Stored data
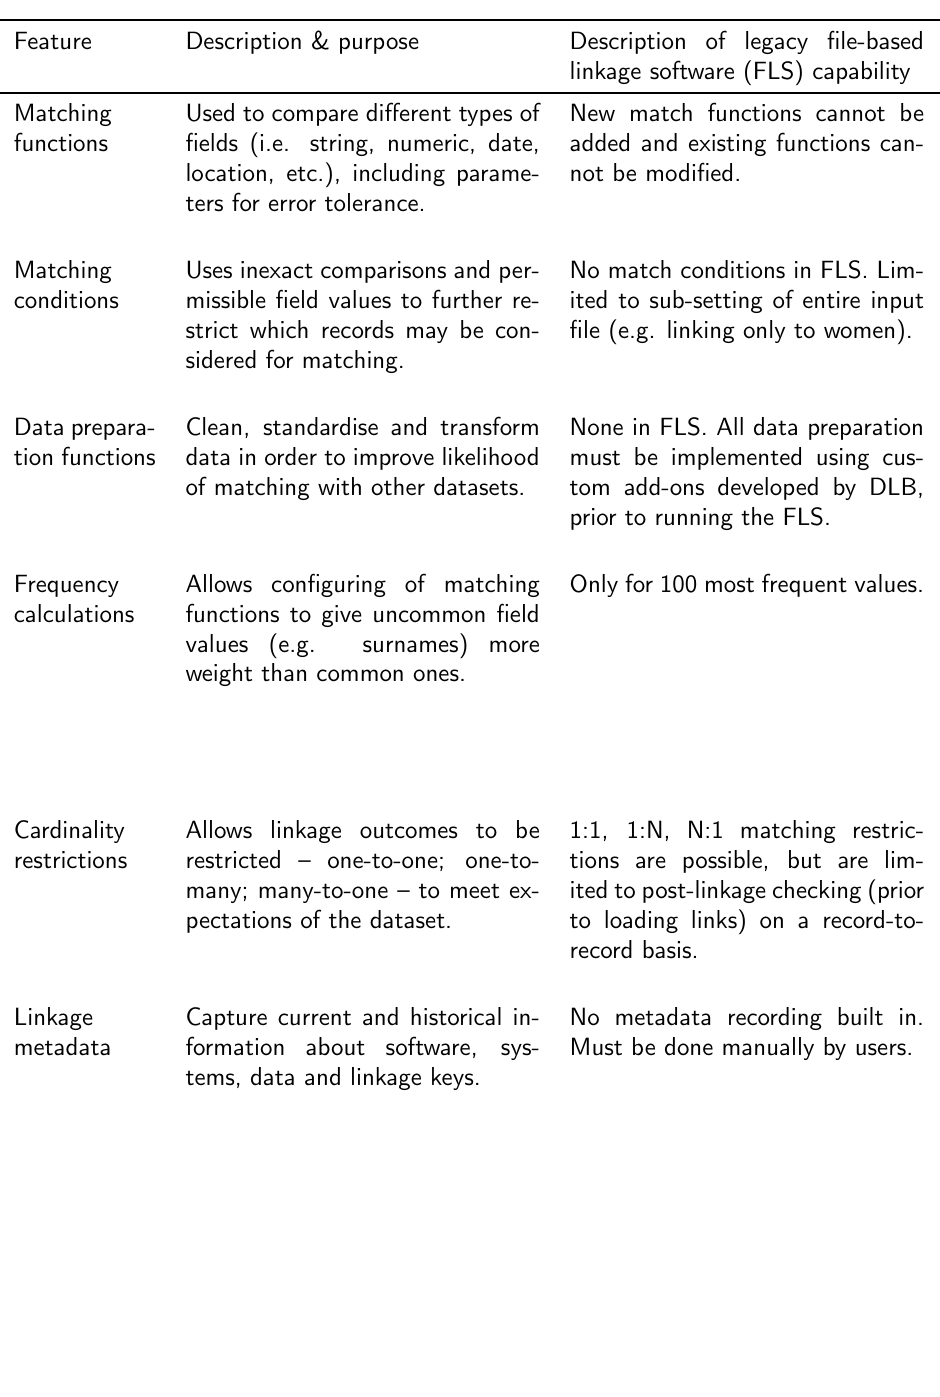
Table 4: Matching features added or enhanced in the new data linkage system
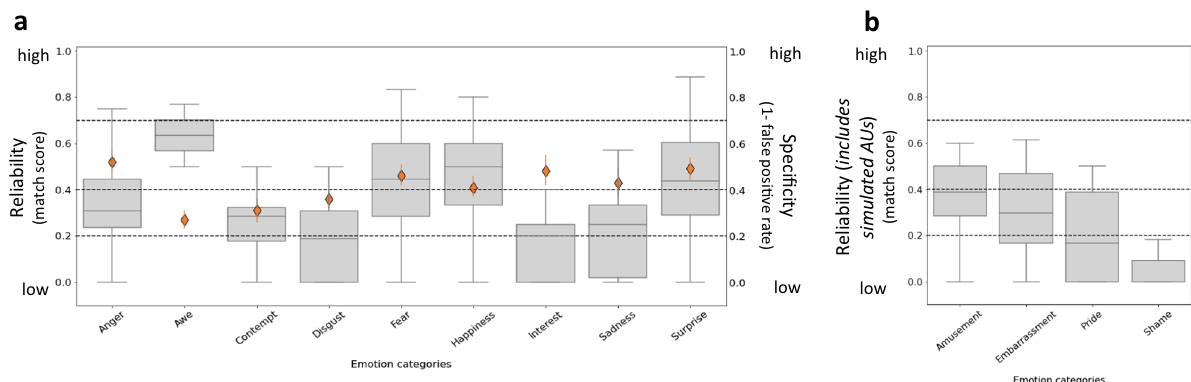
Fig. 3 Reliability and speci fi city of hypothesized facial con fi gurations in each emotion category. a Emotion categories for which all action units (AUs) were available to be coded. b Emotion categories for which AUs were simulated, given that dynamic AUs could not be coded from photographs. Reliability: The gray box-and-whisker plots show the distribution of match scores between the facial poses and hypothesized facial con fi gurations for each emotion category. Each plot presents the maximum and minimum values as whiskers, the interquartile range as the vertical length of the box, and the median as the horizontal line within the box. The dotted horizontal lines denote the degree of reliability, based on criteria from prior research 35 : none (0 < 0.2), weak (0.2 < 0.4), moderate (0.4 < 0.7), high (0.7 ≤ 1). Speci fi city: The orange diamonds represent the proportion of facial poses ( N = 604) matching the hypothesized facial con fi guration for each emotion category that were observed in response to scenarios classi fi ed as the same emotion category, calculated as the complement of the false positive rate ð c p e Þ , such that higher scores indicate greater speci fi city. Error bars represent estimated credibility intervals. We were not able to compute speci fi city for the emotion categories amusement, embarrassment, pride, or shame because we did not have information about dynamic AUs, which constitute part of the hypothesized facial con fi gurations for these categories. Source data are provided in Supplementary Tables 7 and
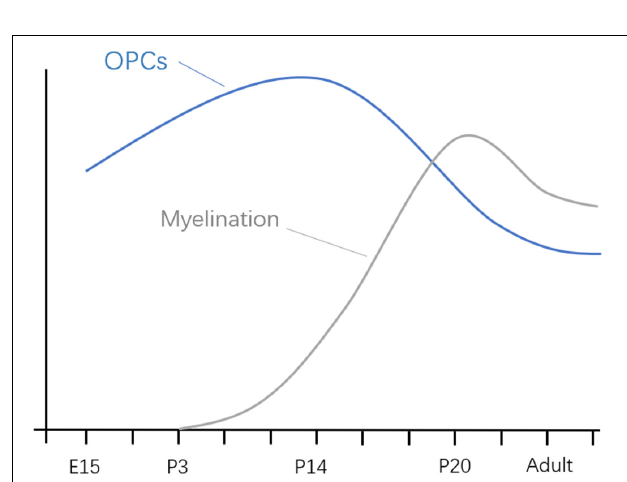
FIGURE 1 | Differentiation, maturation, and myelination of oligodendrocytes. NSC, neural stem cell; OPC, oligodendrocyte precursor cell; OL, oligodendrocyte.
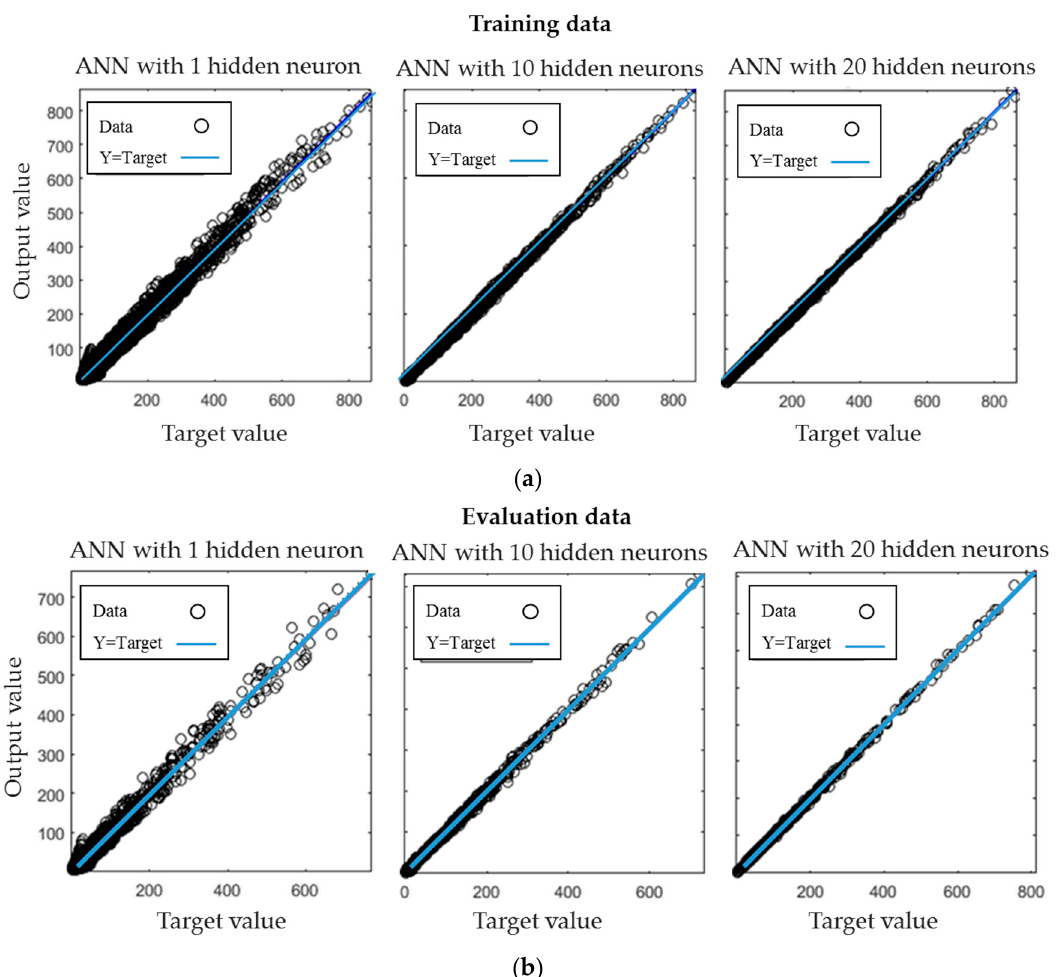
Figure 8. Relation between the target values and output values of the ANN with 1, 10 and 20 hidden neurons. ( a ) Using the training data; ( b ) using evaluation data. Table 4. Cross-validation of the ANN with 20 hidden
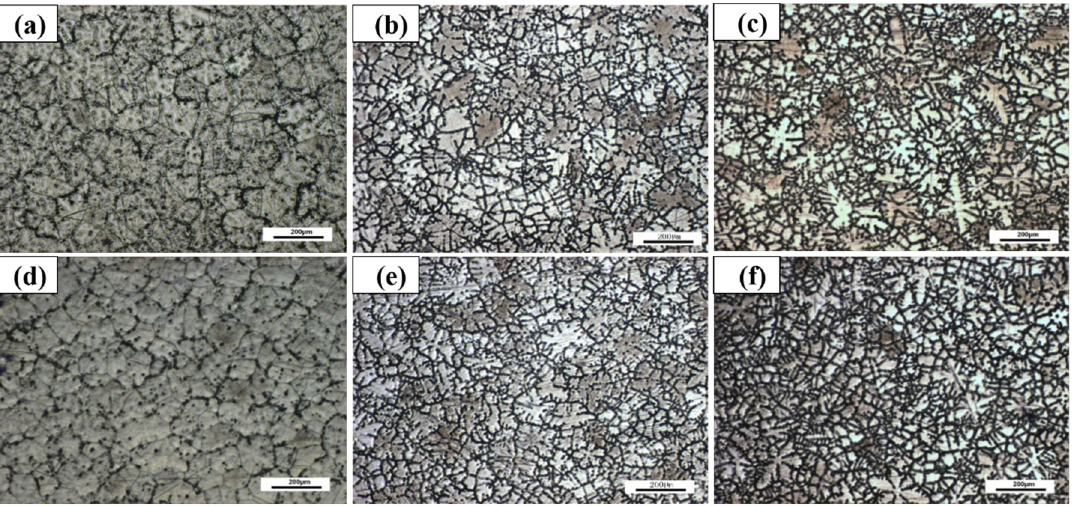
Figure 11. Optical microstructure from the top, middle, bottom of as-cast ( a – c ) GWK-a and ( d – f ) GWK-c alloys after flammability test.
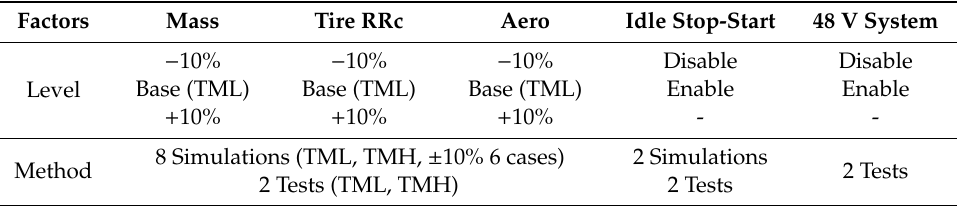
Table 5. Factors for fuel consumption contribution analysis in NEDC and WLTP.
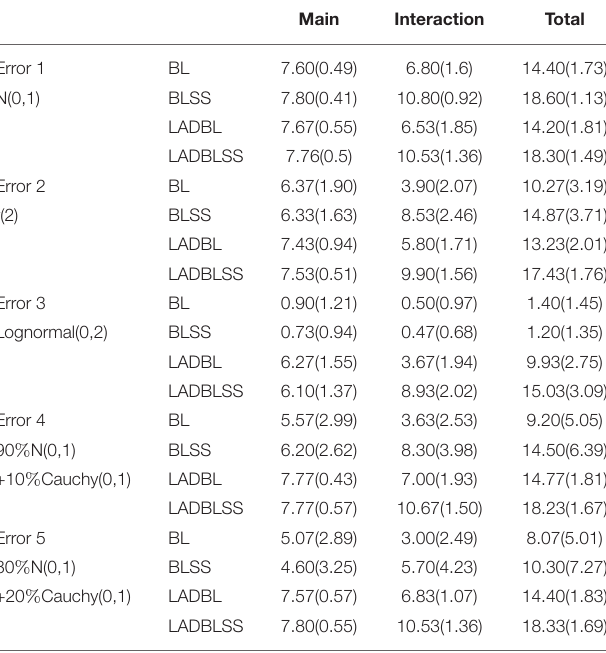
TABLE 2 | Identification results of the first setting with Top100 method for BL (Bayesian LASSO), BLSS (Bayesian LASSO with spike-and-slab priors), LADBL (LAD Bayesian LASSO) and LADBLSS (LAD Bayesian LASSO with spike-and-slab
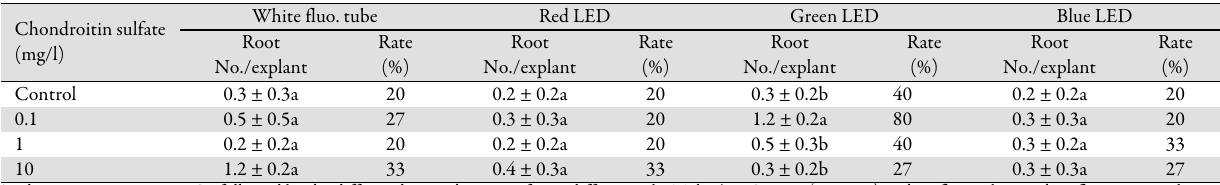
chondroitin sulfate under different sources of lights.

== Exercise objective ==
Ignoring the pictures, write out word for word only the lines from the one containing "Table 5. Factors" through the last line of the data, both ends included.

== Exercise answer ==
Table 5. Factors for fuel consumption contribution analysis in NEDC and WLTP.
TABLE 2 | Identification results of the first setting with Top100 method for BL (Bayesian LASSO), BLSS (Bayesian LASSO with spike-and-slab priors), LADBL (LAD Bayesian LASSO) and LADBLSS (LAD Bayesian LASSO with spike-and-slab
chondroitin sulfate under different sources of lights.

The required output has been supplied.